A misunderstanding of what does and does not constitute a public building in terms of fire safety code could be slowing down Vermont’s approval process for adult use cannabis licenses.
“I mentioned a few times that fire safety needs to talk to every prospective licensee,” said Cannabis Control Board Chair James Pepper during the board’s May 23 meeting. “If your operation is not within their jurisdiction they’ll issue you a letter to that effect, but we want to see that letter. If you are within their jurisdiction they will work with you.”
As part of the state’s license approval process, all applicants must submit either a certificate of occupancy or a letter stating that the applicant’s property is exempt from oversight from the Department of Public Safety’s Division of Fire Safety.

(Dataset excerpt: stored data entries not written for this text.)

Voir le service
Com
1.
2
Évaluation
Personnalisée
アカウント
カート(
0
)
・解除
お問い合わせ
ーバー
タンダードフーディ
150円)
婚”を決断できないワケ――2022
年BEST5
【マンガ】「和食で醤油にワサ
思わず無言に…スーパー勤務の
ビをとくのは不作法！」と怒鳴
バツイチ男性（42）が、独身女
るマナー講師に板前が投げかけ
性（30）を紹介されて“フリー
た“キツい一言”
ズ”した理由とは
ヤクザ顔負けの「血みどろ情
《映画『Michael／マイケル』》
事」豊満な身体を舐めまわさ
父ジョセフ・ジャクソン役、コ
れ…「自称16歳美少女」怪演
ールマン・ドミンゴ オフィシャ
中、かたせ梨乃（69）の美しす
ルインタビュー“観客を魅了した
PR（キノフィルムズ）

During the May 31 meeting of the CCB, the board invited Landon Wheeler, regional manager for the Department of Public Safety’s Fire Safety Division to explain what prospective cannabis operators must do amid a large number of applications that remain incomplete due, in part, to fire safety concerns.
“Two hundred and twenty-six applications have come through our door and every single one of them has to go through you,” Pepper said to Wheeler.

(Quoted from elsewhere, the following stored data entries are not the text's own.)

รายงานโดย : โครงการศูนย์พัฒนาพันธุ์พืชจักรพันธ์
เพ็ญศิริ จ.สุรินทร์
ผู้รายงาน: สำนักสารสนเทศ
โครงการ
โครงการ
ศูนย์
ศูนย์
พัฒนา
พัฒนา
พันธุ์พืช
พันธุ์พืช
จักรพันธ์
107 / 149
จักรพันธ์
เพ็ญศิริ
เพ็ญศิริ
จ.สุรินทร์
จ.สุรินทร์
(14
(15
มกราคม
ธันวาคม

The CCB has been able to approve about a dozen license applications, including the seven that were approved on May 31.
All properties that are not deemed as “public buildings” are exempt. That problem is that the state defines “public buildings” as all properties excluding owner-occupied single-family homes, daycares, and working farms.
“If you rent a property in any capacity, it’s a public building,” said Wheeler. “If you have two or more employees, you’re a public building.”
Wheeler also said that there the state specifically scrutinizes whether or not fire safety codes apply because the largest numbers of fires in Vermont come from non-public properties.
“That’s where we have the most amount of fires and unfortunately the most amount of fatalities,” he said. “Bringing in grow lights, dehumidifiers and wrapping walls with plastic are all concerning to the Division of Fire Safety.”
Any property that has to be refitted or renovated for it to function as a cannabis facility will have to go through the construction approval process and complete the work before its owner can apply for a cannabis license.
“The Cannabis Control Board will not process your license until you have some documentation from us. If you are not a public building, that documentation will be a letter from me,” said Wheeler. “If you are a public building and you are going to have a construction permit and inspections, the documentation you want to submit to the Cannabis Control Board is a certificate of occupancy or use, which you do not get until after any work is completed.”
Wheeler also noted that it was possible for applicants to receive a temporary certificate of occupancy in the event that they are planning to get multiple types of cannabis licenses for a single property, such as if they want to grow indoors and then also process some of the cannabis into concentrates.
“If you had a large grow operation, and you had an ancillary facility in the building, but you wanted to get your grow up and going, we would work with that individual to get occupancy for each of those phases,” he said.